### Exercise prompt
Pull each line containing "features" out of the data and copy it.

### Records for processing
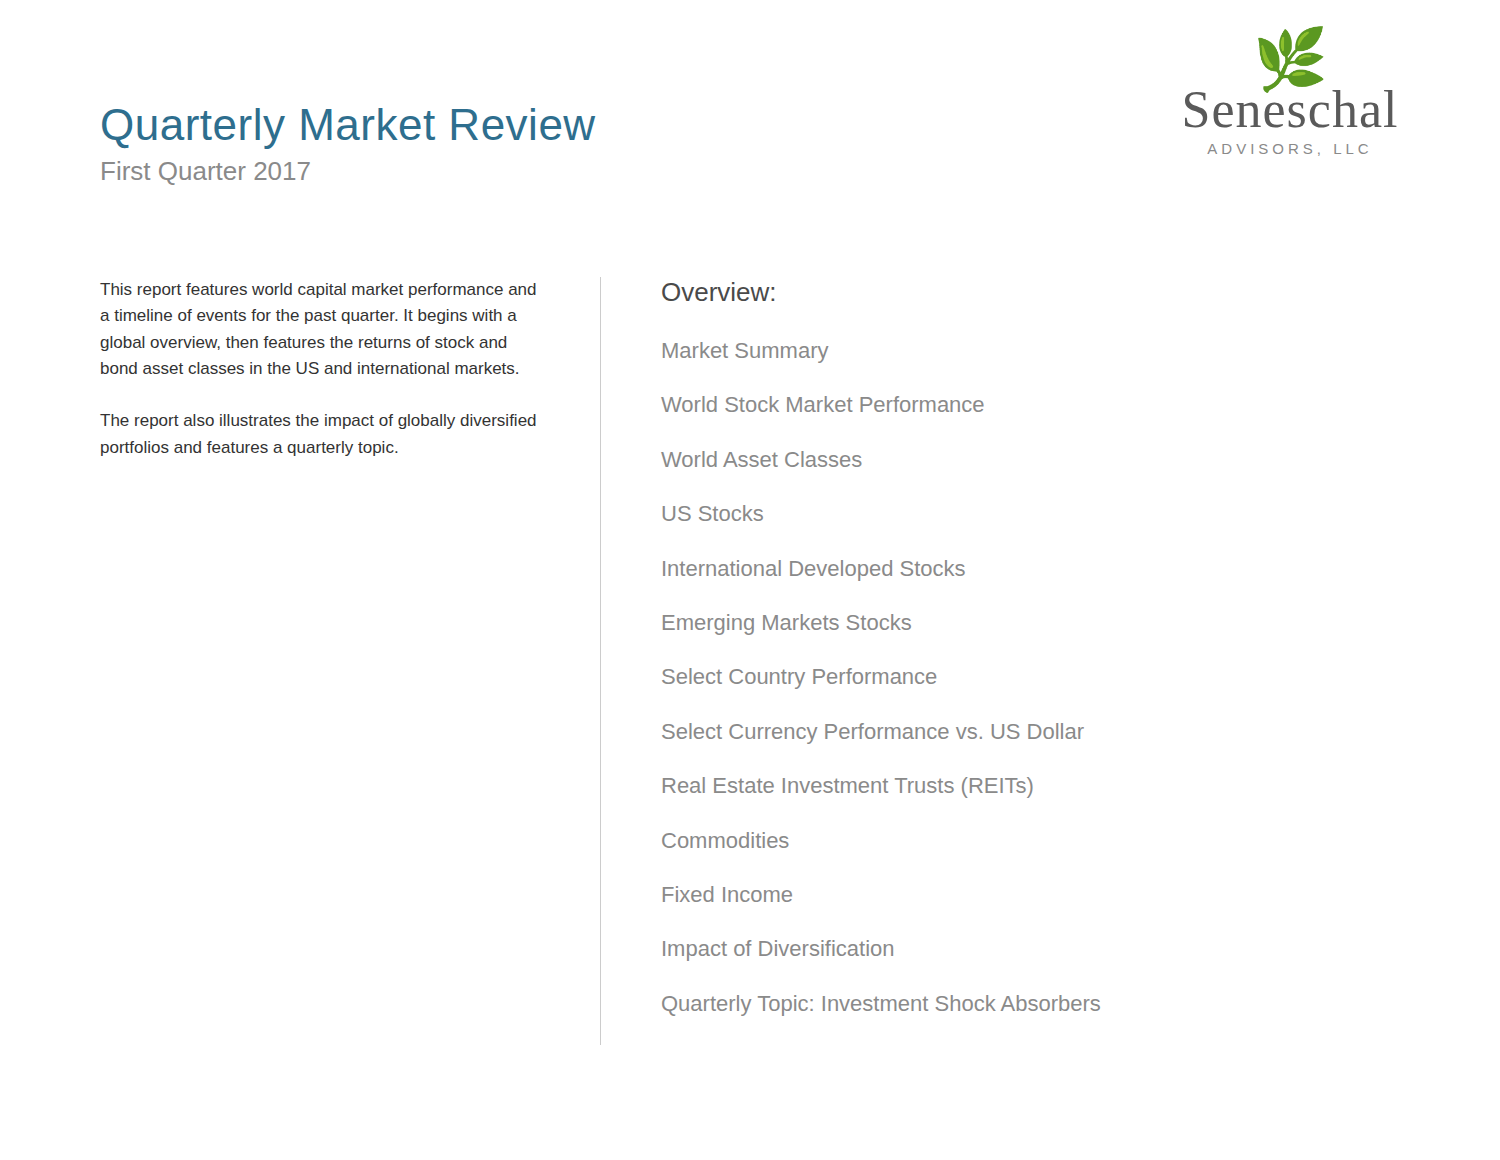🌿 Seneschal ADVISORS, LLC
Quarterly Market Review
First Quarter 2017
This report features world capital market performance and a timeline of events for the past quarter. It begins with a global overview, then features the returns of stock and bond asset classes in the US and international markets.
The report also illustrates the impact of globally diversified portfolios and features a quarterly topic.
Overview:
Market Summary
World Stock Market Performance
World Asset Classes
US Stocks
International Developed Stocks
Emerging Markets Stocks
Select Country Performance
Select Currency Performance vs. US Dollar
Real Estate Investment Trusts (REITs)
Commodities
Fixed Income
Impact of Diversification
Quarterly Topic: Investment Shock Absorbers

### Solution to the exercise
This report features world capital market performance and a timeline of events for the past quarter. It begins with a global overview, then features the returns of stock and bond asset classes in the US and international markets.
The report also illustrates the impact of globally diversified portfolios and features a quarterly topic.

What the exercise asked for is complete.